# Prompt
Among the entries below, count the lines holding the string "depth". Respond with the number alone.
(Exercise data Opens)
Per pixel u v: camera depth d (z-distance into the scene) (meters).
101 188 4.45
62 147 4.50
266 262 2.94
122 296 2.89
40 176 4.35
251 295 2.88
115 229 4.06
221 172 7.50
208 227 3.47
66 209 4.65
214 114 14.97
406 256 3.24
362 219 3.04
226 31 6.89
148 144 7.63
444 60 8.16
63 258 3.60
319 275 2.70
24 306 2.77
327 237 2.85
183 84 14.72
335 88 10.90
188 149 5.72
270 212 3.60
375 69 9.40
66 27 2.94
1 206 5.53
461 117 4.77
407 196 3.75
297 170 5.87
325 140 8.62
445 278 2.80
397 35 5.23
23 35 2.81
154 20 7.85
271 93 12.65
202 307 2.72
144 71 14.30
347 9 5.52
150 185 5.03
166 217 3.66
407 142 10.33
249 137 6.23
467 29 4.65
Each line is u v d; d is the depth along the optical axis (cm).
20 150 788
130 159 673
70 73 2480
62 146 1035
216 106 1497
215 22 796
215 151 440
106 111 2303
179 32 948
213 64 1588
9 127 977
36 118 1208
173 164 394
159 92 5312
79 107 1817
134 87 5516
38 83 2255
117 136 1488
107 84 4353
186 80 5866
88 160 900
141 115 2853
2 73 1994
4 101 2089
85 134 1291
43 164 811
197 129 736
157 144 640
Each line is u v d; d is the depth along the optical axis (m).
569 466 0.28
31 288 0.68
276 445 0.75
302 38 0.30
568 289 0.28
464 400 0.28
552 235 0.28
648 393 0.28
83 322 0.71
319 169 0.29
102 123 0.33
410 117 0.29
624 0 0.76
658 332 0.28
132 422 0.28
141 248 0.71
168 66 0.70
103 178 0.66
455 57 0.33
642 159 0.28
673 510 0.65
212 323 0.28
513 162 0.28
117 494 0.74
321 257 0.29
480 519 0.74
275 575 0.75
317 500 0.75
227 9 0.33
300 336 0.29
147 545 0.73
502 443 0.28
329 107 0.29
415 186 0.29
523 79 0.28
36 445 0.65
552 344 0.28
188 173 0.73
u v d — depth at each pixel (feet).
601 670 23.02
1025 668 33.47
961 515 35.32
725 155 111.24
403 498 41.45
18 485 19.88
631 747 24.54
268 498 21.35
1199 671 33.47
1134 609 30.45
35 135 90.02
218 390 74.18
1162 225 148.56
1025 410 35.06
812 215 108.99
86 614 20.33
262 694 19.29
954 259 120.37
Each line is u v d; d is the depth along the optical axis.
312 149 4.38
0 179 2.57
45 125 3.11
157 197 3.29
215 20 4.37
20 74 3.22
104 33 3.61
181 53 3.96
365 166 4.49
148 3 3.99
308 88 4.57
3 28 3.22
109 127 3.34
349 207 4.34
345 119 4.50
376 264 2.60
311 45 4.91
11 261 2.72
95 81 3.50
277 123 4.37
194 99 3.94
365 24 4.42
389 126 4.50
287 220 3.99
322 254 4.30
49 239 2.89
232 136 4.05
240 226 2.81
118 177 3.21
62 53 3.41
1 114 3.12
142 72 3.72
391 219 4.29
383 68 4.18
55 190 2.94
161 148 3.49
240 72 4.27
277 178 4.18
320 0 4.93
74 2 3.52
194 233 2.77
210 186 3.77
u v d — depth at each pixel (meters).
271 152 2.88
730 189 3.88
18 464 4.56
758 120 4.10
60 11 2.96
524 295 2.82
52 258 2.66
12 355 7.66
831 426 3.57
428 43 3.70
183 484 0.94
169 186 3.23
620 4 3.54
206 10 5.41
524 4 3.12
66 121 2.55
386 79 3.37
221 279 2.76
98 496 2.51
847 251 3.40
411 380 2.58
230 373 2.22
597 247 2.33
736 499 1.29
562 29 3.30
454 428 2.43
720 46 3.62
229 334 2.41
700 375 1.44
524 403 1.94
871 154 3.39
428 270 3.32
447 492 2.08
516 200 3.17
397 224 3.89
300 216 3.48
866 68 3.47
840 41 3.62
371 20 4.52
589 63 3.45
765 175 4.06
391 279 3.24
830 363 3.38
(Exercise data Closes)
# Solution for this exercise
6